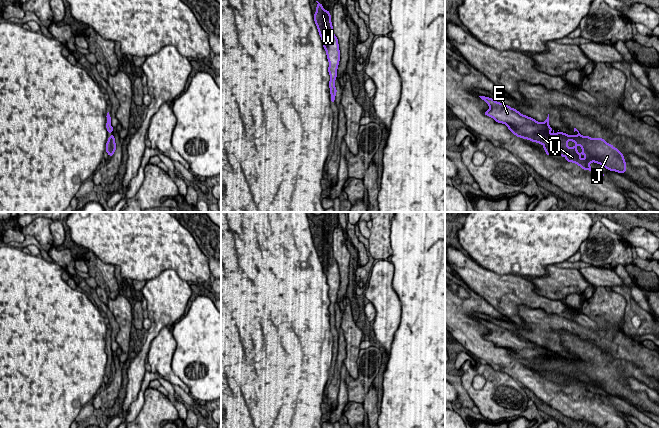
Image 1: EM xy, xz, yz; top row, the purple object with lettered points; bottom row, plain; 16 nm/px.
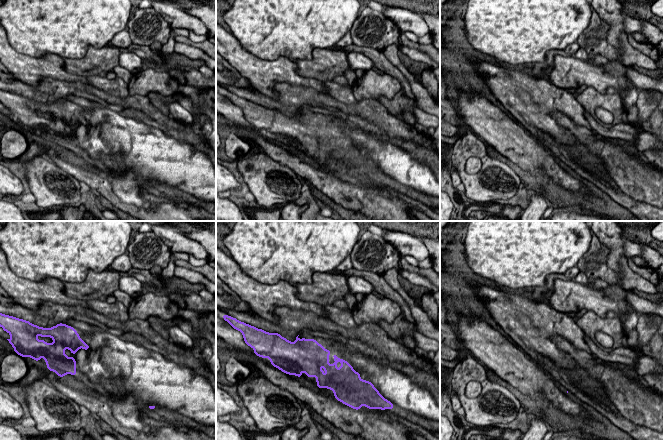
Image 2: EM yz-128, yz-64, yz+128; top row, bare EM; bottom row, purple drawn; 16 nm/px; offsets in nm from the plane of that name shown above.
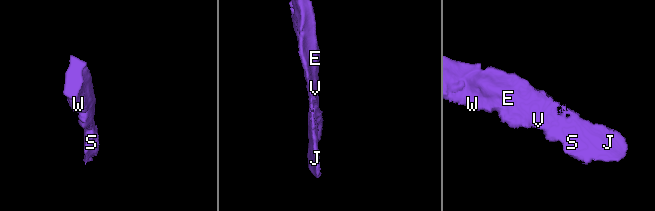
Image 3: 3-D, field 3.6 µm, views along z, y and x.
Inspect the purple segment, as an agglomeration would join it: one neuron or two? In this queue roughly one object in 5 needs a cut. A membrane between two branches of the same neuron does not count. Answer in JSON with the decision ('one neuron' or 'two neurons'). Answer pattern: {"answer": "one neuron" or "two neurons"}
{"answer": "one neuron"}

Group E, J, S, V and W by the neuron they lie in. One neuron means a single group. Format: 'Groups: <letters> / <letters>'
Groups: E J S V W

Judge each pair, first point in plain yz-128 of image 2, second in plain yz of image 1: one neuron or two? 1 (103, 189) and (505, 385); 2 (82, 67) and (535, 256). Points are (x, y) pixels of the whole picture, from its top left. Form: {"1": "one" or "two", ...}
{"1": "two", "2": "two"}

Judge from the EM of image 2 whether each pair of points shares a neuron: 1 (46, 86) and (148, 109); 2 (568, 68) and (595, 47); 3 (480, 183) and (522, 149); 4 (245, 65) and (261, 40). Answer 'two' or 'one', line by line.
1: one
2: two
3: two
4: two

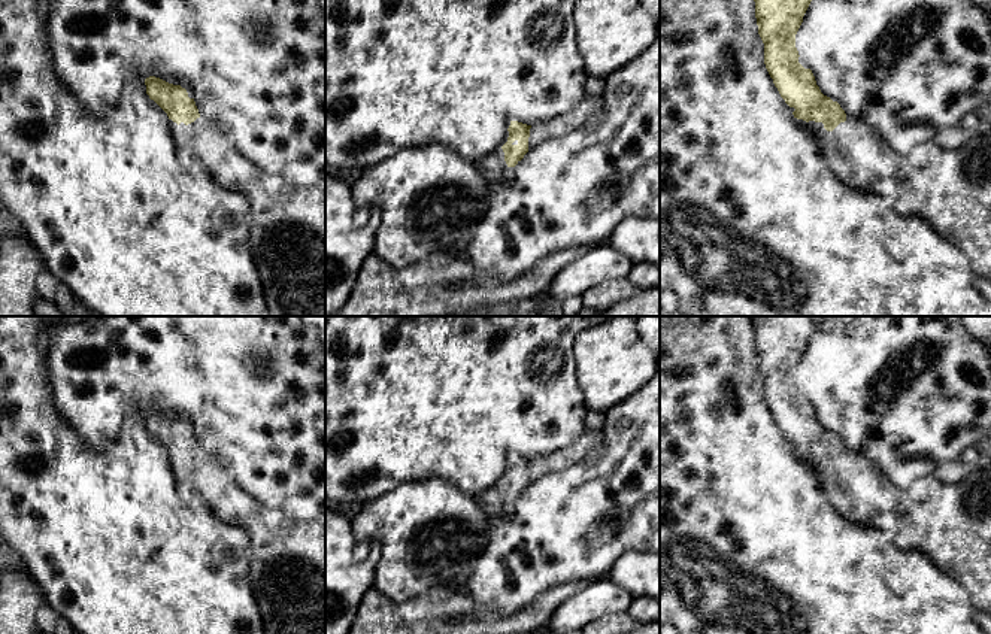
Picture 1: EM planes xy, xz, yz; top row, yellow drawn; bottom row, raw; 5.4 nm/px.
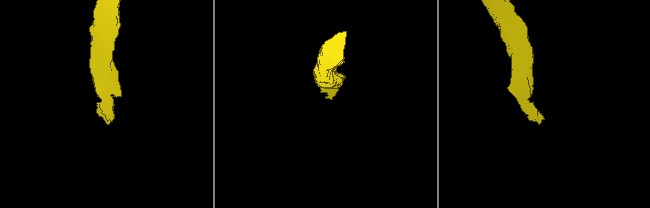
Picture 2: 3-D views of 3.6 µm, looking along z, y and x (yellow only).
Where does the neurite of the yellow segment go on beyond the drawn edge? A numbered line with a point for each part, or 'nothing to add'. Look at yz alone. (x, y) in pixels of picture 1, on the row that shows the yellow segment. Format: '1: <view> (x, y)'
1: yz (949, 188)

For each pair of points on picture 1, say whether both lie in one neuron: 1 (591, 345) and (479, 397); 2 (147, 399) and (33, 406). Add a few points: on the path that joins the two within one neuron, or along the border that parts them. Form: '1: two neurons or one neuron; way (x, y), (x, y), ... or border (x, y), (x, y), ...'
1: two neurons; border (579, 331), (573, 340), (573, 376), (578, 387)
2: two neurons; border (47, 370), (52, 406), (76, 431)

+---+

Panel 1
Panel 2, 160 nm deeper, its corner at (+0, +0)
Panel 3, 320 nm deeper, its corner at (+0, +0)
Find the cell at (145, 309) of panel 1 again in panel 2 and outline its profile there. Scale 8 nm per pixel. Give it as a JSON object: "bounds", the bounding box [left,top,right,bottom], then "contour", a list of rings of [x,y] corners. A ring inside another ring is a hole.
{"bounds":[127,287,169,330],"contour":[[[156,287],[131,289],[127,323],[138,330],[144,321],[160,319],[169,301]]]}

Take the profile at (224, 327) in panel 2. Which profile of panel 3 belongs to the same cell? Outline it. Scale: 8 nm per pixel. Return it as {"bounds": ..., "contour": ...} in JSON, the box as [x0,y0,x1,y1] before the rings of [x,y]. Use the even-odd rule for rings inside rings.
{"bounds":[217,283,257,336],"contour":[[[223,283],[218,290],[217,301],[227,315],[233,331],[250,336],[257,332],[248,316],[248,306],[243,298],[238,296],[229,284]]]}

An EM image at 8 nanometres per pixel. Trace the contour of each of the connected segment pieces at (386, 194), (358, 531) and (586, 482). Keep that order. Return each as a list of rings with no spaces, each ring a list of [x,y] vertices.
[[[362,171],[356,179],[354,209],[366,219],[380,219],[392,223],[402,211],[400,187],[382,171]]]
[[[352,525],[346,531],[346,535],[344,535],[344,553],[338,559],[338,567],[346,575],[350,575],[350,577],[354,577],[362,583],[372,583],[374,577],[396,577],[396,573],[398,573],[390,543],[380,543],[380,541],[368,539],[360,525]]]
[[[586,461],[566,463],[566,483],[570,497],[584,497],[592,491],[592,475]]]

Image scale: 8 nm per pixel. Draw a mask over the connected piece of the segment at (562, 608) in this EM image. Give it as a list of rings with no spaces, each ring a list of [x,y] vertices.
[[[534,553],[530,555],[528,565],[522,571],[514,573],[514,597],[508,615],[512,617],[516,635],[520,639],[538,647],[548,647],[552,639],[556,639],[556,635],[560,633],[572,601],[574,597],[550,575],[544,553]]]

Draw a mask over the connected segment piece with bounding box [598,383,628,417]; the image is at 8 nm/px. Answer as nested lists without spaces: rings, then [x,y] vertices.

+---+

**Problem**
In the listing, find every line with the word "views" and state how many there are, nothing more.

**Answer for the task**
2